Nigeria supplied electricity to Benin, Togo, and Niger in the fourth quarter of 2025, but the three countries collectively paid only $10.89 million of the $20.44 million billed, leaving a debt of $9.55 million—approximately N13.07 billion. The Nigerian Electricity Regulatory Commission (NERC) disclosed this in its Q4 2025 report, citing reconciled market settlements submitted by April 2, 2026. The payment performance across the three nations stood at 53.28 percent, meaning less than half of the invoice value was remitted. Among the bilateral customers, Paras-SBEE in Benin paid 68.16 percent of its $2.45 million bill, while Paras-CEET in Togo settled 64.97 percent of its $2.18 million obligation. Transcorp-SBEE (Ughelli) in Benin paid only $0.46 million of $3.74 million due—just 12.30 percent—while its counterpart, Transcorp-SBEE (Afam 3), remitted 82.31 percent of its $3.90 million invoice. In Niger, Mainstream-NIGELEC paid $4.09 million of $5.96 million, or 68.63 percent. Odukpani-CEET in Togo made no payment on its $2.18 million invoice, recording zero percent remittance.

💡 NaijaBuzz Take

The fact that Odukpani-CEET in Togo paid nothing on a $2.18 million electricity bill while Nigerian households endure blackouts exposes a jarring imbalance in regional energy priorities. Nigeria continues to supply power abroad despite its own generation shortfall, and yet receives inconsistent returns from neighboring off-takers, with one company not paying a single dollar. The NERC report shows this is not an anomaly but a pattern—Transcorp-SBEE (Ughelli) recovered only 12.30 percent of its billed amount, suggesting weak enforcement mechanisms for cross-border power contracts.

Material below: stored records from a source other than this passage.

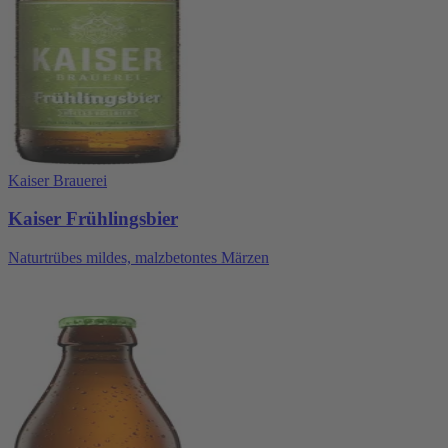
Kaiser Brauerei
Kaiser Frühlingsbier
Naturtrübes mildes, malzbetontes Märzen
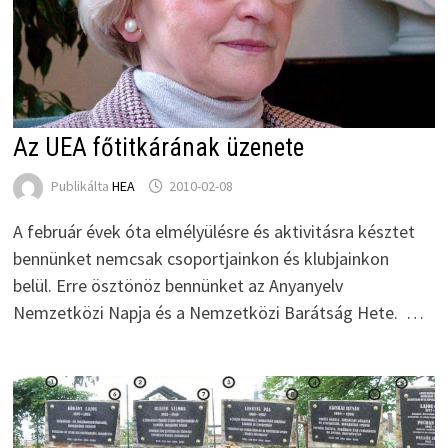
Az UEA főtitkárának üzenete
Publikálta
HEA
2010-02-08
A február évek óta elmélyülésre és aktivitásra késztet
bennünket nemcsak csoportjainkon és klubjainkon
belül. Erre ösztönöz bennünket az Anyanyelv
Nemzetközi Napja és a Nemzetközi Barátság Hete. …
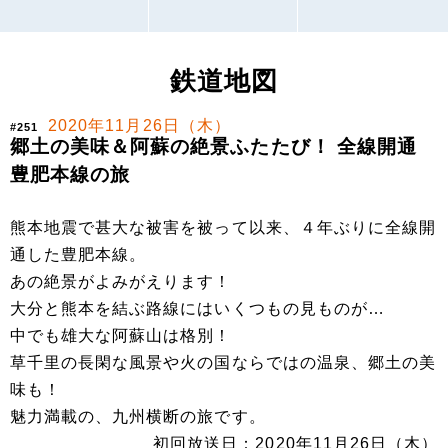
鉄道地図
2020年11月26日（木）
#251
郷土の美味＆阿蘇の絶景ふたたび！ 全線開通
豊肥本線の旅
熊本地震で甚大な被害を被って以来、４年ぶりに全線開
通した豊肥本線。
あの絶景がよみがえります！
大分と熊本を結ぶ路線にはいくつもの見ものが…
中でも雄大な阿蘇山は格別！
草千里の長閑な風景や火の国ならではの温泉、郷土の美
味も！
魅力満載の、九州横断の旅です。
初回放送日：2020年11月26日（木）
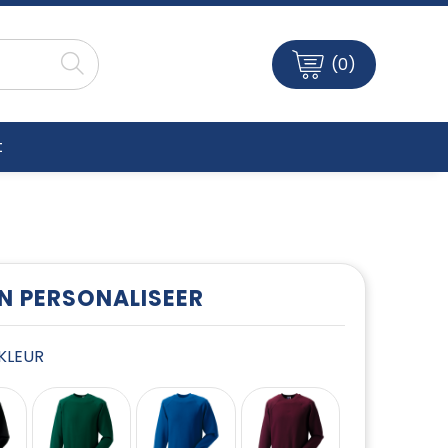
(0)
t
EN PERSONALISEER
E KLEUR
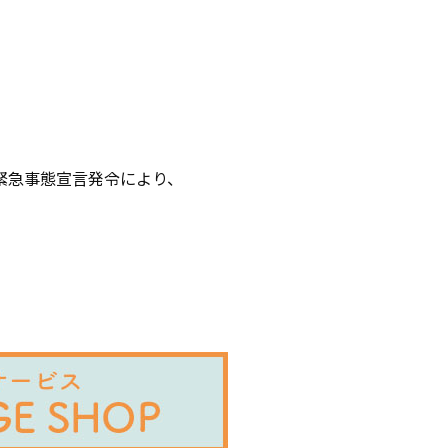
緊急事態宣言発令により、
。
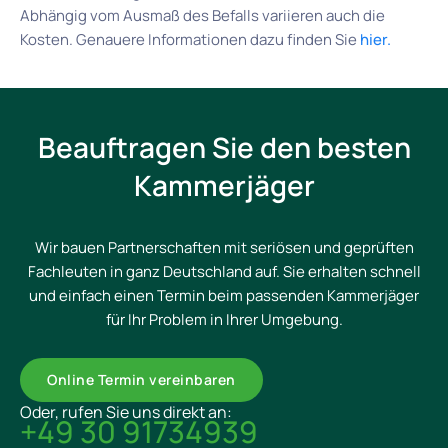
Abhängig vom Ausmaß des Befalls variieren auch die
Kosten. Genauere Informationen dazu finden Sie
hier.
Beauftragen Sie den besten
Kammerjäger
Wir bauen Partnerschaften mit seriösen und geprüften
Fachleuten in ganz Deutschland auf. Sie erhalten schnell
und einfach einen Termin beim passenden Kammerjäger
für Ihr Problem in Ihrer Umgebung.
Online Termin vereinbaren
Oder, rufen Sie uns direkt an:
+49 30 91734939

This situation reflects deeper structural issues in Nigeria's power sector: revenue leakage, poor bilateral enforcement, and the political economy of energy diplomacy. While domestic consumers face rising tariffs and erratic supply, generation companies are left exposed to foreign default risk without clear recourse. The $9.55 million loss in one quarter could have powered thousands of homes or supported grid maintenance, but instead it vanished into an opaque regional trade framework.

Ordinary Nigerians bear the cost indirectly—through underfunded generation capacity and a system that prioritizes export obligations over domestic reliability. Residents of Lagos, Abuja, and Port Harcourt see little benefit from a power sector that fuels neighbors while failing them daily.

This fits a long-standing trend: Nigeria exporting energy it cannot afford to spare, with little leverage to demand payment. The pattern reveals more about Nigeria's weak energy sovereignty than regional cooperation.